Politicians who are concerned about global warming should have Congress create a special global warming research fund to be managed by six scientists: three who believe man-made global warming is likely happening and three who are skeptical of the validity of the prevailing theories. This would be different than Kyoto and other U.N.-commissioned gatherings of scientists where the meeting's position is pre-determined. Give the new fund five or 10 years to back research designed specifically to answer these critical questions about global warming and then report back to Congress.
1. Is global warming even happening? Some data suggest the Earth has been cooling over the last decade. Why?
2. If global warming is happening, how sure are we that greenhouse gases are the cause? Are there other natural cycles that could be involved? What about solar trends? It's not like the Earth hasn't gone through ice ages and hot cycles before.
3. If indeed greenhouse gasses are the cause, how sure are we that carbon dioxide, a gas that generally promotes the health of green plants, makes up a significant portion of the offending gases? "Man-made" and naturally occurring CO 2 constitute about 0.03 percent of the atmosphere. Why the focus on CO 2 ?
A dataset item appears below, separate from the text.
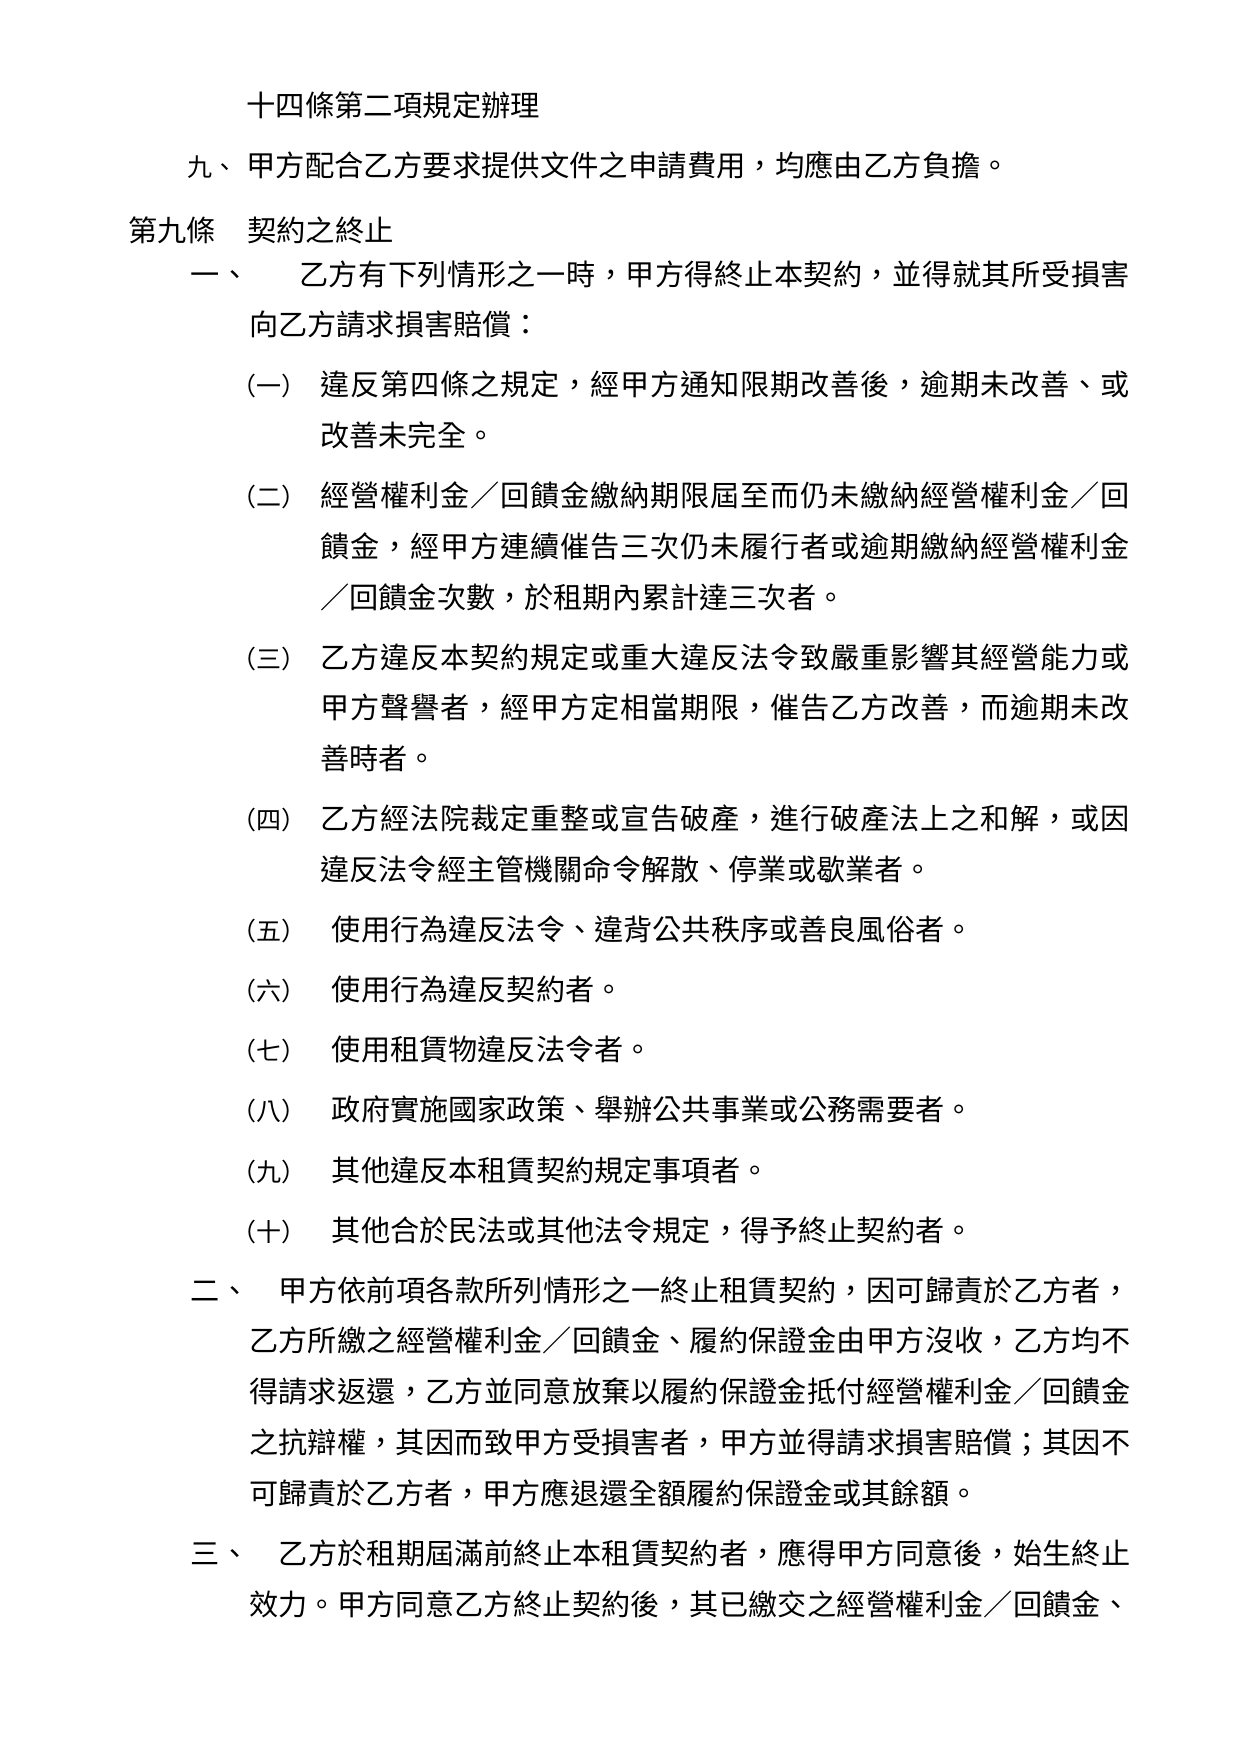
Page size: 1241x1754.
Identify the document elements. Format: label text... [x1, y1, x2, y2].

Writes blogger Jay Currie, "[The reason] I find the CO 2 argument hard to swallow is that only 0.03 percent of the atmosphere is composed of this gas ... manmade or otherwise. If man is responsible for 30 percent of that, then we are responsible for 0.01 percent, or 0.0001 of the total atmosphere. Which means that we are emitting the one ten thousandth of the atmosphere (which) is reflecting back the long wave radiation you are claiming is responsible for global warming. Those are busy little molecules."
4. Even if global warming is happening, man-caused or not, is this a bad thing? I've heard some interesting theories that by burning fossil fuels we are just releasing carbon back into the atmosphere that used to be there. Would the world be a better place if it were more tropical? Or are we sure the place would become a desert wasteland?
These questions need to be answered conclusively by scientists in a politics-free zone before we take drastic steps that will hurt our economy and have little-to-no effect on global warming.
We need to listen to the Chicken Littles and the deniers very carefully before making hasty decisions.
Policy needs to wait for the science.